MLIR News, 47th edition (11/13 - 12/10/2021)

See the previous published edition
Welcome to the forty-seventh issue of the MLIR newsletter covering developments in MLIR, and related projects in the ecosystem. This is brought to you by a collective effort of contributors, we welcome your contributions!

MLIR Core

Infrastructure

Codegen

  • Sparse compiler now fully supports sparse tensor outputs that materialize uninitialized using (1) insertions in pure lexicographic index order if all parallel loops are outermost or (2) one-dimensional access pattern expansion (a.k.a. workspace) where feasible
    • This now allows for e.g. SpMSpM with result sparse as well
  • Improvements and refactoring of Comprehensive Bufferize.
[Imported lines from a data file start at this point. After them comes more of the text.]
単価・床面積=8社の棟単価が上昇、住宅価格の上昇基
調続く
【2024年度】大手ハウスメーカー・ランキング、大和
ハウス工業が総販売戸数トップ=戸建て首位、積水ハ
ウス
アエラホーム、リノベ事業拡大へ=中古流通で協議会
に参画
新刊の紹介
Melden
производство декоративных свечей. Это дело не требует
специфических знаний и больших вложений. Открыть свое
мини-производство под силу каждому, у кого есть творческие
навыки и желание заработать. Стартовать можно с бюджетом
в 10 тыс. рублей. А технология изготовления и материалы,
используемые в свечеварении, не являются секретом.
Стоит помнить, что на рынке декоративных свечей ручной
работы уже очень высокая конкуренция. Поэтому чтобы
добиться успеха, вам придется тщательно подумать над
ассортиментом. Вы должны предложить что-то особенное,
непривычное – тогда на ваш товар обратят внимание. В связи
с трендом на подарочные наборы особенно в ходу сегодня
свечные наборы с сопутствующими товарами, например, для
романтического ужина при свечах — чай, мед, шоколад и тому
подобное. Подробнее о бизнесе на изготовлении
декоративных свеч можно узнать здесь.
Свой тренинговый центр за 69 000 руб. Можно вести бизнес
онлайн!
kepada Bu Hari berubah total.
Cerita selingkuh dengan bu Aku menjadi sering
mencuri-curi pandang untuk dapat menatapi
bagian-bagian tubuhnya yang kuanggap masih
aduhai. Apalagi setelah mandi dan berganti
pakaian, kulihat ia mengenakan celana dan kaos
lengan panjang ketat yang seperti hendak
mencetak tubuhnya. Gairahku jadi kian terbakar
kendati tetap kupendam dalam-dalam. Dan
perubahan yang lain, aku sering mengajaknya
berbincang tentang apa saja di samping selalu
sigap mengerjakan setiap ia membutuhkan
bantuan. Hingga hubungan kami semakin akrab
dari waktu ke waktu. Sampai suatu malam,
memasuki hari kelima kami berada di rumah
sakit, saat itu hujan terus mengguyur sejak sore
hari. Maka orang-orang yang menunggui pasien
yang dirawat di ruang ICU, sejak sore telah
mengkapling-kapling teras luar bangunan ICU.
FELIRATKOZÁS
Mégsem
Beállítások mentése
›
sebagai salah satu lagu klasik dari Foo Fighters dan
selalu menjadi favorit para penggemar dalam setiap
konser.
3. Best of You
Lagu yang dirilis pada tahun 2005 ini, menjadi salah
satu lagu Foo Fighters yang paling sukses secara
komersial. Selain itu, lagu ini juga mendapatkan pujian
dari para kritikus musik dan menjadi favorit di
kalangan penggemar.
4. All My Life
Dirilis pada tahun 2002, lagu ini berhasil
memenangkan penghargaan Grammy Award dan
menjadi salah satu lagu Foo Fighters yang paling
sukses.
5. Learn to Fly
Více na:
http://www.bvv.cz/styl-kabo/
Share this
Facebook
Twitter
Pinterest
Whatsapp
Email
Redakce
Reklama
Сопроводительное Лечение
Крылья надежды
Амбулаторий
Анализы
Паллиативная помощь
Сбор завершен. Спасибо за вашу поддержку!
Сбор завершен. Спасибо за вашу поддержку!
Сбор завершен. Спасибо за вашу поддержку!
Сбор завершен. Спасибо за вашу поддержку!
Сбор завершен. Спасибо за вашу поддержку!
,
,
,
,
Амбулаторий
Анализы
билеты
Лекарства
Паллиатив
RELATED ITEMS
Working towards making the code base compatible with Core bufferization.

SPIR-V

  • scf.while to SPIR-V conversion is now supported.
  • Math ops to SPIR-V conversion now can generate OpenCL extended instructions.
  • spv.AtomicFAddEXTOp is defined and capability dependency bugs for atomics were fixed.
  • SPIR-V serialization now supports an option to control symbol name generation.
  • A few issues in SPIR-V nested structured control flow (de)serialization were fixed.

TOSA

  • Degenerate cases of Conv2D and DepthwiseConv2D lower to FullyConnected / Mul
  • Dynamic batch dimensions are support on the majority of MobileNet operations
  • Tosa.pad now supports an arbitrary padding value
  • Strided TransposeConv can now lower to a regular Conv2D

In the Ecosystem

Flang, the LLVM Fortran Compiler

IREE : An Experimental MLIR Execution Environment

  • The static library example using an EmitC path has landed. This allows to convert the VM dialect to EmitC and to skip the bytecode interpreter in the final executable.
  • IREE moved to use the new Streams dialect. This allows for better overlapping of work, barrier elimination, etc. This resulted in significant reduction in runtime overheads on Vulkan benchmarks
  • IREE SPIR-V backend migrated to use the tensors to vectors path (with late bufferization). This effort is part of evaluating fusion of padding with convolution ops on vision models.
  • IREE CPU backend now uses the tile + fuse being developed in MLIR core for the x86 and ARM backends. This is part of the work to improve x86 performance in IREE. Current status is for Bert model that is being tracked, the performance is better than Tensorflow + XLA (30ms with IREE vs 40ms for TF+XLA).
  • IREE Cuda backend on the Bert model is also being improved for Ampere cards. Part of this work is to
    • Enable use of tensor core units on GPUS with tf32 types
    • Enable use of asynchronous copy from global to shared memory instructions.
  • The CPU backend in IREE is preparing to move to use the Tensor Codegen Drivers in IREE-LLVM-Sandbox as a way to pull in the performance that sandbox is getting on GEMMs, Reductions, Transpose, Convolution, etc. into the IREE CPU backend.

TensorFlow / MLIR-HLO

  • XLA CPU: We have implemented a first prototype that hooks up a purely MLIR based flow to JAX via the existing XLA CPU interface. This will allow us to experiment and identify missing items in our planning before we execute on a purely MLIR based flow next year.
  • Kernel Generator: We have launched some more kernels to bring the GPU dtype coverage closer to parity with coverage on CPU.

mlir-hs

  • Progress towards enabling roundtrip between AST and Native form.